Acknowledgements: I thank Tom Beauchamp and David DeGrazia for their feedback on and discussion of this review, as well as David Benatar and Bob Fischer for their comments and suggestions.
This material was cut from section 3 from the final, to-be-published review, due to space reasons:Veterinarian Larry Carbone argues that the six principles are mostly already in practice, although often not explicitly stated (p. 47, 57). He explains why making many of them really rigorous, especially in terms of comparing harms to benefits, is difficult.
Primatologist Frans B. M. de Waal writes that Beauchamp and DeGrazia’s recommendations “make perfect sense” (p. 61) but observes that it is sometimes hard to tell what kind of benefits might result from animal research. He concludes by sharing a moving observation about a colony of chimpanzees: each chimpanzee was individually isolated for a few weeks so a new climbing structure could be built, and when they were released they ignored their new toy and focused on “touching, kissing and embracing their long-lost friends and family” (p. 67). de Waal argues that attending to animals' social needs would greatly enhance their well being and improve scientific results.
Attorney and ethicist Rebecca Dresser observes that getting ethics evaluation committees (IACUCs) to put the principles in practice would be very challenging. She argues that animal experiments need more rigorous scientific and ethical review, but observes that there are “significant financial and ideological impediments” in making that happen (p. 76).
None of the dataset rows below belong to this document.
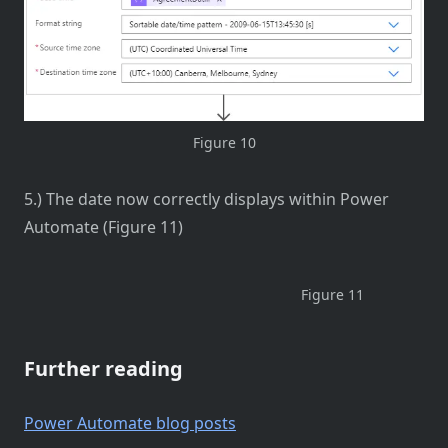
Figure 10
5.) The date now correctly displays within Power
Automate (Figure 11)
Figure 11
Further reading
Power Automate blog posts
I found her observations and suggestions very interesting and important.
Professor of comparative medicine Joseph P. Garner expresses appreciation that Beauchamp and DeGrazia provide an ethical framework for the current regulatory systems. He argues overcoming “statistical illiteracy” in experimental design and review (p. 85) and environmental enrichment being the norm would improve animal welfare and the resulting science. He argues that IACUC members seeing experimental procedures, with revolting examples of experiments involving drowning mice (pp. 91-92), would lead to more critical ethical reviews.
Ethologist Brian Hare argues, like Carbone, that current research review mechanisms make Beauchamp and DeGrazia’s principles “redundant but essential” (p. 102). He finds their need for an upper limit on harm and the need to specify expected benefits most novel in their proposals but suggests that that, for evolutionary reasons, we may suffer from a kind of “moral blindness” (p. 105) that would make effectively applying the principles difficult.
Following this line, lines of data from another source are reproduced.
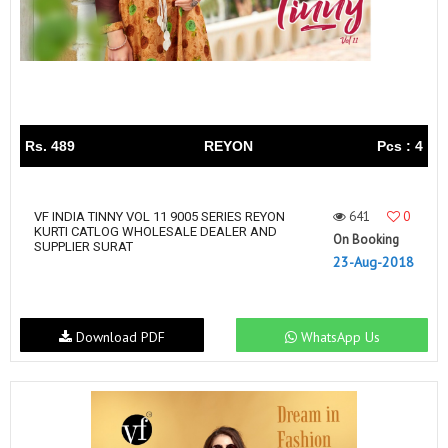
Rs. 489
REYON
Pcs : 4
641
0
VF INDIA TINNY VOL 11 9005 SERIES REYON
KURTI CATLOG WHOLESALE DEALER AND
On Booking
SUPPLIER SURAT
23-Aug-2018
Download PDF
WhatsApp Us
Veterinarian Margaret Landi offers a detailed and critical commentary on each of the principles. Like others, she observes that the claims of benefits from animal experimentation are often hard to justify and that review committees are often not rigorous. Unlike Carbone and Hare, she doubts research culture is already imperfectly committed to something like Beauchamp and DeGrazia’s principles and so thinks that accepting them would go a “long way” towards improved practice and discussions of the issues (p. 116).